Жизнеописания прославленных куртизанок разных стран и народов мира — страница 44 из 157

Богатство, славу, труды, удовольствия – они всё делили вместе; и это разделение было для них истинным счастьем.

Таким образом, в Лионе уверяли, что у одной не бывало любовника, которого не попробовала бы другая, если он ей нравился. Они, говорили также, до того простирали желание быть одна другой приятными, что, чтобы не заставить томиться свою подругу, в то время, когда она ворковала с каким-нибудь новым голубком, Луиза Лабэ требовала, чтобы этот голубок в одно время ворковал с двумя горлицами.

Это клевета! Единственный, исключительный случай был превращен в обыкновение. Конечно можно и двоим пить из одного стакана, только не сразу… Короче… Луиза и Клеманса соединенные дружбой с 1546 года, дожили до 1661 и ни разу ни малейшим спором, ни даже самой легкой ссорой не была возмущена прелесть их связи. Они были в это время вполне зрелыми женщинами: обеим им было за тридцать. Опасный возраст! говорит Бальзак. Опасный для иных, для других, не представляющий ничего опасного. И Клеманса де Бурж была из последних: в тридцать пять лет, красота ее была во всем блеске.

Другое дело, Луиза Лабэ. Более миленькая, чем прекрасная в первой молодости, она в зрелом возрасте начинала делаться только приятной.

Однако у неё не было недостатка в любовниках. Она всё была и умна и жива. Но также, почти всегда, в случае раздела, о котором мы говорили, когда на любовный праздник подруг подавался новый пирог, Клеманса пробовала его первая.

Эта доказывается следующим происшествием:

Один молодой человек Людовик Эдвард, студент Парижского университета, приехал в Лион, чтобы провести в нем свои каникулы; встретив случайно Луизу и Клемансу в городе, он страстно влюбился в последнюю.

Но он был беден; еще слишком молод, чтобы иметь известность, хотя умен и образован; для него не существовало надежды приблизиться к женщине, которая дарила свою благосклонность только людям обладавшим или богатством, или известностью.
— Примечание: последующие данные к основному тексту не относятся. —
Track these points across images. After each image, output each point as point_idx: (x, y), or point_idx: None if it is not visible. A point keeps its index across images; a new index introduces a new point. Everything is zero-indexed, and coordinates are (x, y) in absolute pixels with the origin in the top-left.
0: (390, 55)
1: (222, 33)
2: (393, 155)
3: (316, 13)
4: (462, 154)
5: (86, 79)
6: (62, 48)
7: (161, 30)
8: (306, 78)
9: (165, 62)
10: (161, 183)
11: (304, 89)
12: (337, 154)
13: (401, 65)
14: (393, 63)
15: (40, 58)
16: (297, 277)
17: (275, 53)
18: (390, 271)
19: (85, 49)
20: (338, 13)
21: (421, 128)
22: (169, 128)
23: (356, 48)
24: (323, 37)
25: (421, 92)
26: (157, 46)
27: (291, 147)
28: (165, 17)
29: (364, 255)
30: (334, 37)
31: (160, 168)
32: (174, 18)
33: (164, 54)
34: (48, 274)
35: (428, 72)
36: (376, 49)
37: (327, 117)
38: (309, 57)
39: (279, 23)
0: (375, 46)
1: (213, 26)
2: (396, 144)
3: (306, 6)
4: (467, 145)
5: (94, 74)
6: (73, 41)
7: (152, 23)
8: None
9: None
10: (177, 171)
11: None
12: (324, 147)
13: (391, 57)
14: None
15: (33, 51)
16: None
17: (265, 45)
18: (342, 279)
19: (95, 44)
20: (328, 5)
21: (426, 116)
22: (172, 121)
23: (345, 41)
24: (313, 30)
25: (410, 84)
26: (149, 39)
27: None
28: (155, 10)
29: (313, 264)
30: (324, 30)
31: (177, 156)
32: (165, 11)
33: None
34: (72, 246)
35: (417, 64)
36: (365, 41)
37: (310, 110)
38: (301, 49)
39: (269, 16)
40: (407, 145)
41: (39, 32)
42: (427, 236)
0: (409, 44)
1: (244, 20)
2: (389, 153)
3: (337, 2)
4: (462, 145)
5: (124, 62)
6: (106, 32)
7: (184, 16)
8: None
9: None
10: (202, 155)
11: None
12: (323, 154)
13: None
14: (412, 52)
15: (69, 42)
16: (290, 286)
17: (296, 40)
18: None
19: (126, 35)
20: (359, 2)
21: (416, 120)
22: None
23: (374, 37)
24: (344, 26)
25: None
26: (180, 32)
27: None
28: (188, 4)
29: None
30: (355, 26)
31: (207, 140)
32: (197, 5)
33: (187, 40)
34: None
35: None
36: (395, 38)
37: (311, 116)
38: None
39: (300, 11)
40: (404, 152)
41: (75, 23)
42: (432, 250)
Что же сделал в этом обстоятельстве Людовик Эдвард? О, эти студенты способны на всё, если ими овладеет любовь или дьявол. Был август месяц; он знал, что каждый день, около полудня обе музы Острова-Бороды купались в прозрачных водах Саоны, в небольшой бухте, осененной ивами, рядом с западной оконечностью их сада…

Однажды, утром, он приплыл в лодочке в эту бухту, привязал свое судно, а сам спрятался в дупле одной ивы. Нужна была смелость и терпение для того, чтобы выполнить это намерение. У студента были оба эти качества. «Будь, что будет!» сказал он самому себе. И в течение шести часов, он, не трогаясь, просидел в своем убежище, ожидая появления наяд.

Наконец он явились в сопровождении двух служанок. Трепеща от радости, Эдвард из своего тайного убежища мог присутствовать при самом восхитительном зрелище. Он видел, как они медленно раздевались… Вернее он видел только одну Клемансу, предмет своей страсти, только на нее смотрел он. На Луизу он едва бросил один взгляд, наверное, она стоила больше…

Они были в воде, резвясь, играя, хохоча, делая тысячи дурачеств; и у студента хватило мужества остаться безмолвным свидетелем, этих забав, который вероятно продолжались бы еще долго; но Клеманса, преследуемая своею подругой, бросилась к той иве, в которой находился нескромный свидетель, – он был не в силах боле удерживаться и высунувшись из дупла, протянув руки, с пылающими щеками, воскликнул дрожащим голосом:

– О! как вы прекрасны!..

Клеманса и Луиза вскрикнули от изумления и ужаса, этому крику, как эхо, ответил на берегу крик служанок. Мужчина… В иве был мужчина!..

– Ваше поведение, сударь, гнусно! – сказала Клеманса.

– Ужасно! – подтвердила Луиза…

– О! извините меня!..

– Никогда!.. давно вы здесь?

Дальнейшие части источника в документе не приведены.